● **EXERCISE PROMPT**: From the records below, pull each line that has "PlayStation".

● **DATASET EXTRACT**:
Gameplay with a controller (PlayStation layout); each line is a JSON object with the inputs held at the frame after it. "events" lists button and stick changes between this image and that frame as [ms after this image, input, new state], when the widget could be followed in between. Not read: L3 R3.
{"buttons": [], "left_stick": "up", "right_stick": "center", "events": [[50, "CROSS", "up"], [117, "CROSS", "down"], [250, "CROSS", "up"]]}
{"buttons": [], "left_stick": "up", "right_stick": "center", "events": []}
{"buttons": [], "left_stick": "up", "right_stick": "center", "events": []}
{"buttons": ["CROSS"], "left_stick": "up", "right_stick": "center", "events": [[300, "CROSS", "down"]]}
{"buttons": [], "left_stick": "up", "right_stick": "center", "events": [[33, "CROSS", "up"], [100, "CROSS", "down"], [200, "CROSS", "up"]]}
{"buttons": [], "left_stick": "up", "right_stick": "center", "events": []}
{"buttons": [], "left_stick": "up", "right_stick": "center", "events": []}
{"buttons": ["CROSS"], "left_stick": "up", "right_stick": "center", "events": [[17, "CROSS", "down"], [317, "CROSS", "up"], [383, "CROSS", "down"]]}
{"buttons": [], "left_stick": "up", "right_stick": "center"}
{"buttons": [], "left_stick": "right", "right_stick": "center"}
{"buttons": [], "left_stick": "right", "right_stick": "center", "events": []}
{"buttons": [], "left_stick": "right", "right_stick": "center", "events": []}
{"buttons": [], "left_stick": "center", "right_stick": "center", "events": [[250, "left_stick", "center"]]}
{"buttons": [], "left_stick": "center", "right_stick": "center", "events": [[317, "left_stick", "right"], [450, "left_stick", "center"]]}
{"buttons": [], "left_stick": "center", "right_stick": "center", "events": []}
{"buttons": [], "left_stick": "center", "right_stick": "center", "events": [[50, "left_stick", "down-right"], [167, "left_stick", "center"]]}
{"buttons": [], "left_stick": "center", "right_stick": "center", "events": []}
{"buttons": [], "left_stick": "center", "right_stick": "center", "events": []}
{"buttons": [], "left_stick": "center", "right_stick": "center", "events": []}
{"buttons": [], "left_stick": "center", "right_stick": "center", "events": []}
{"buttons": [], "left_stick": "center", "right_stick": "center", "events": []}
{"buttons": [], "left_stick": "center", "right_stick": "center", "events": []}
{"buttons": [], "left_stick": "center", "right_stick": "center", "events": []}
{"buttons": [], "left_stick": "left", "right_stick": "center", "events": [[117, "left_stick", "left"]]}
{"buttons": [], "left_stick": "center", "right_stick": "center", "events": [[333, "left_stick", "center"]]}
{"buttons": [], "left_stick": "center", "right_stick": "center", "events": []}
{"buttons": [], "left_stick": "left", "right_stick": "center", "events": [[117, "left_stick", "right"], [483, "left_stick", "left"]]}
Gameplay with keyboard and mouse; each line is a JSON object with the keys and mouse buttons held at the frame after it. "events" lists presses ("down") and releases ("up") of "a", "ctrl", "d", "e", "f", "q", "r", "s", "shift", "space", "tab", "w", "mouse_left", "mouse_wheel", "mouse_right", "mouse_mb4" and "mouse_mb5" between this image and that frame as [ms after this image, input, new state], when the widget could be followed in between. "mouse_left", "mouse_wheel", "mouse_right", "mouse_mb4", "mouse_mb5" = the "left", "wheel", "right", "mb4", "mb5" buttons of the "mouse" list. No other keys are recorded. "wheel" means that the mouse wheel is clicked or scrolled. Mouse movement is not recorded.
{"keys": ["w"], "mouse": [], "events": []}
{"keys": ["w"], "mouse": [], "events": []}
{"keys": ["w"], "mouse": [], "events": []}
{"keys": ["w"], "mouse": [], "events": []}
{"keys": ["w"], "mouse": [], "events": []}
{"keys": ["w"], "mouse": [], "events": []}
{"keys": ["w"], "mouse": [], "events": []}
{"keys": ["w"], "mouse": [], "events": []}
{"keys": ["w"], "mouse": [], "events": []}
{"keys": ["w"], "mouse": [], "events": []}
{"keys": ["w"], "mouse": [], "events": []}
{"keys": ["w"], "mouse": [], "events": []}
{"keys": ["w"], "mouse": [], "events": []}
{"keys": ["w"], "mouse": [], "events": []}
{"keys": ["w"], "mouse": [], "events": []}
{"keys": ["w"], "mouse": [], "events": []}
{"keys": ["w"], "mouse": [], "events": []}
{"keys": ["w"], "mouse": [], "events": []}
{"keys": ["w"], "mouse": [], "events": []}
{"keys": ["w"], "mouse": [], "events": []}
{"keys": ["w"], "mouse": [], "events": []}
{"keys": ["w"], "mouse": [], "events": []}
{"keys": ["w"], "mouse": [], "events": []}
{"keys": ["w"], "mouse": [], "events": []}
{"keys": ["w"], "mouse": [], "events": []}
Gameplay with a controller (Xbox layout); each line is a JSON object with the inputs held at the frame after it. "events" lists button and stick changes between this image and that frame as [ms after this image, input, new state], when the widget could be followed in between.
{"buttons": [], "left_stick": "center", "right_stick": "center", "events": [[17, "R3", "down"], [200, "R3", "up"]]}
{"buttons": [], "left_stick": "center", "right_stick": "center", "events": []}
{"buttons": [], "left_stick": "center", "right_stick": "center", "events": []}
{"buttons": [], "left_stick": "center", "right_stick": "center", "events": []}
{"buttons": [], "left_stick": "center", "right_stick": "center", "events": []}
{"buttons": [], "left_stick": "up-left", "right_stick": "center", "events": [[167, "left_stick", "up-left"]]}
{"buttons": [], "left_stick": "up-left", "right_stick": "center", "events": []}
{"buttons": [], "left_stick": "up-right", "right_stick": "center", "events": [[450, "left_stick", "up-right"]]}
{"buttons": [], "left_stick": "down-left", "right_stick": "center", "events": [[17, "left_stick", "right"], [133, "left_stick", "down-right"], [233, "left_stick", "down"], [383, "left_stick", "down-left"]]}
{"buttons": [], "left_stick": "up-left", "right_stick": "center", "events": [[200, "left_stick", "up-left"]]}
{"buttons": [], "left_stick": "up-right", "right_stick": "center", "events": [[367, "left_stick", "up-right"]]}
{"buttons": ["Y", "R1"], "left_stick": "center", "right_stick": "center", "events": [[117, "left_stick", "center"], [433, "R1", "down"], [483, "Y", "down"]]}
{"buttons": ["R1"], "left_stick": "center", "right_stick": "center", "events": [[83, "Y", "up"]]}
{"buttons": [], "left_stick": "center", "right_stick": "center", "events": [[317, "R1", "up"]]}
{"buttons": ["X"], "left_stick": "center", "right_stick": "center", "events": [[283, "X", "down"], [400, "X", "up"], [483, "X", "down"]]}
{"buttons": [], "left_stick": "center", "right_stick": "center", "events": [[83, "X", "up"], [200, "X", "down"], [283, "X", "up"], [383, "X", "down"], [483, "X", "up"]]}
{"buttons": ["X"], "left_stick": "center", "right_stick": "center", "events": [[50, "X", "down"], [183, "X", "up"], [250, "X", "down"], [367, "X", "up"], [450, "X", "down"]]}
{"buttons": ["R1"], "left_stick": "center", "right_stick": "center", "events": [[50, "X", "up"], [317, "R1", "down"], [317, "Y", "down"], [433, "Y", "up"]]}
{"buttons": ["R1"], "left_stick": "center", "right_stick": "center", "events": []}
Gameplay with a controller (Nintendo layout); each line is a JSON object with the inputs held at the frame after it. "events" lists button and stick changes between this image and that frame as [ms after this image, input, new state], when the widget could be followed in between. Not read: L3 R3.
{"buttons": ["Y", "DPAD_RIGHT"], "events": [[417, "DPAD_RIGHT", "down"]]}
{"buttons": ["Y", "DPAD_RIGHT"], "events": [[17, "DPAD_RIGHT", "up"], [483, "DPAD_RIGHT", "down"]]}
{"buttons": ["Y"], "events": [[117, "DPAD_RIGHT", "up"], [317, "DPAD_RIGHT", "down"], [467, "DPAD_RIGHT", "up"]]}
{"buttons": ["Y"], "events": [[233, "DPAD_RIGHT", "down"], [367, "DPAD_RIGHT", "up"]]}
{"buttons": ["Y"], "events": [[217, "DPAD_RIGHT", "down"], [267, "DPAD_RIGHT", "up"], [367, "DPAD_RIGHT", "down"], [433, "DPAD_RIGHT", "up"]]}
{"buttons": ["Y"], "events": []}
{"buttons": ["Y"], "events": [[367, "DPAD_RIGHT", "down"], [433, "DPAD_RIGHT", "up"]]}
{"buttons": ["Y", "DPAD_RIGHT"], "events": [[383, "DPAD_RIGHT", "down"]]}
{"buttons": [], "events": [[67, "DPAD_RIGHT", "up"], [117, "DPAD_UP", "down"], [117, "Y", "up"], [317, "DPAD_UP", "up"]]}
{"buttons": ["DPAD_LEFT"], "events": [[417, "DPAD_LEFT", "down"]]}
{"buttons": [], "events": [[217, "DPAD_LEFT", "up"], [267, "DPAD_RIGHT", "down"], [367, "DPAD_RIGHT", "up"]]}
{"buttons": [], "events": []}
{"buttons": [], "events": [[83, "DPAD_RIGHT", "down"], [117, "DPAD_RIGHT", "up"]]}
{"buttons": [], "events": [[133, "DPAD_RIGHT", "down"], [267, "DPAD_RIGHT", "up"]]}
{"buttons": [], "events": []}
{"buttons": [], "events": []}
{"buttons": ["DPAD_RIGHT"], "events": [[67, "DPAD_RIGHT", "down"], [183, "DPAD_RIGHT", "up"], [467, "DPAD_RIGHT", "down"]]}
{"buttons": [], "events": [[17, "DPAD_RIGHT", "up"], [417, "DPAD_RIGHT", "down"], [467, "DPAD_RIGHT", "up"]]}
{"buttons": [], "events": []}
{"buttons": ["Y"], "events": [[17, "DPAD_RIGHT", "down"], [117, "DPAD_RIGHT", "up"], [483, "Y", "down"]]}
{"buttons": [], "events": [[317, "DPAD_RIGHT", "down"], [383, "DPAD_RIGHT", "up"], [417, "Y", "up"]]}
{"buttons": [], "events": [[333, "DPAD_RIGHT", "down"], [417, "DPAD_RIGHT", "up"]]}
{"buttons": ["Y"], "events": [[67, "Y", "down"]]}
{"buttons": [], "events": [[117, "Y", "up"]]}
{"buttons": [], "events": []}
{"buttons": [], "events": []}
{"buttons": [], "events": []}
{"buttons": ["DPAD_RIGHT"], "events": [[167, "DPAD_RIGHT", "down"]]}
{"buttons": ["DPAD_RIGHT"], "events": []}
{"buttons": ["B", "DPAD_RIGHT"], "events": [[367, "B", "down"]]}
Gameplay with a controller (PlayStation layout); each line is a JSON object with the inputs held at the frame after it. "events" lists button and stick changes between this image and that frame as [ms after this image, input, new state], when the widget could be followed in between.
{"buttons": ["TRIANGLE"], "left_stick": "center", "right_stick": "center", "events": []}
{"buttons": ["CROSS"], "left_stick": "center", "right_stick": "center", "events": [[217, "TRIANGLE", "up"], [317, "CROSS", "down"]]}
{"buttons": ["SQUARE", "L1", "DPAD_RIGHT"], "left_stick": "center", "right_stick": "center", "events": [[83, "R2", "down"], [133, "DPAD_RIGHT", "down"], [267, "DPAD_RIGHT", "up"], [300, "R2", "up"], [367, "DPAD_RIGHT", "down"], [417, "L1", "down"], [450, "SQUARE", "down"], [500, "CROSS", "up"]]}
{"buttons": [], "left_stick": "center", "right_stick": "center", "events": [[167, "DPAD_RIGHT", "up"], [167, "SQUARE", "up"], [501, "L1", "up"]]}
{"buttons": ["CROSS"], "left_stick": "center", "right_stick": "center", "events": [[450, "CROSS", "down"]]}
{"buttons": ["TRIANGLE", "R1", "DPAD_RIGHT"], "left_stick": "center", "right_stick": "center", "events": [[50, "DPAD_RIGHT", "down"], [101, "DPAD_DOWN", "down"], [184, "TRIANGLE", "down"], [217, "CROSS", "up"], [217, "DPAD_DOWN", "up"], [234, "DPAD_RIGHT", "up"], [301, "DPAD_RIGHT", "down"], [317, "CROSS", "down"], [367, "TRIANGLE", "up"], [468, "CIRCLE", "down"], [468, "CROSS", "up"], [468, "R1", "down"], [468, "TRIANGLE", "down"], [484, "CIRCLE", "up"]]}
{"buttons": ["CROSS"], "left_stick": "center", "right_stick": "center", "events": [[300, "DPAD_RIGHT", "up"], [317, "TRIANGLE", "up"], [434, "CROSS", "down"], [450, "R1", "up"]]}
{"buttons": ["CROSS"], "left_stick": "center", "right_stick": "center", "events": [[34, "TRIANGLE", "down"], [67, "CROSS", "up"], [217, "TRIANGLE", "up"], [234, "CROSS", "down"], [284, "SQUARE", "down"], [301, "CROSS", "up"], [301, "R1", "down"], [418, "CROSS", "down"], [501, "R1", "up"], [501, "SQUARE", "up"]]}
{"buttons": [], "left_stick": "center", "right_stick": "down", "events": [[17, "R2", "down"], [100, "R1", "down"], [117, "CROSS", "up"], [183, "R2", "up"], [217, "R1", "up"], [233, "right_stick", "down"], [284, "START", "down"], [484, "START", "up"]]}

● **ANSWER TO THE EXERCISE**:
Gameplay with a controller (PlayStation layout); each line is a JSON object with the inputs held at the frame after it. "events" lists button and stick changes between this image and that frame as [ms after this image, input, new state], when the widget could be followed in between. Not read: L3 R3.
Gameplay with a controller (PlayStation layout); each line is a JSON object with the inputs held at the frame after it. "events" lists button and stick changes between this image and that frame as [ms after this image, input, new state], when the widget could be followed in between.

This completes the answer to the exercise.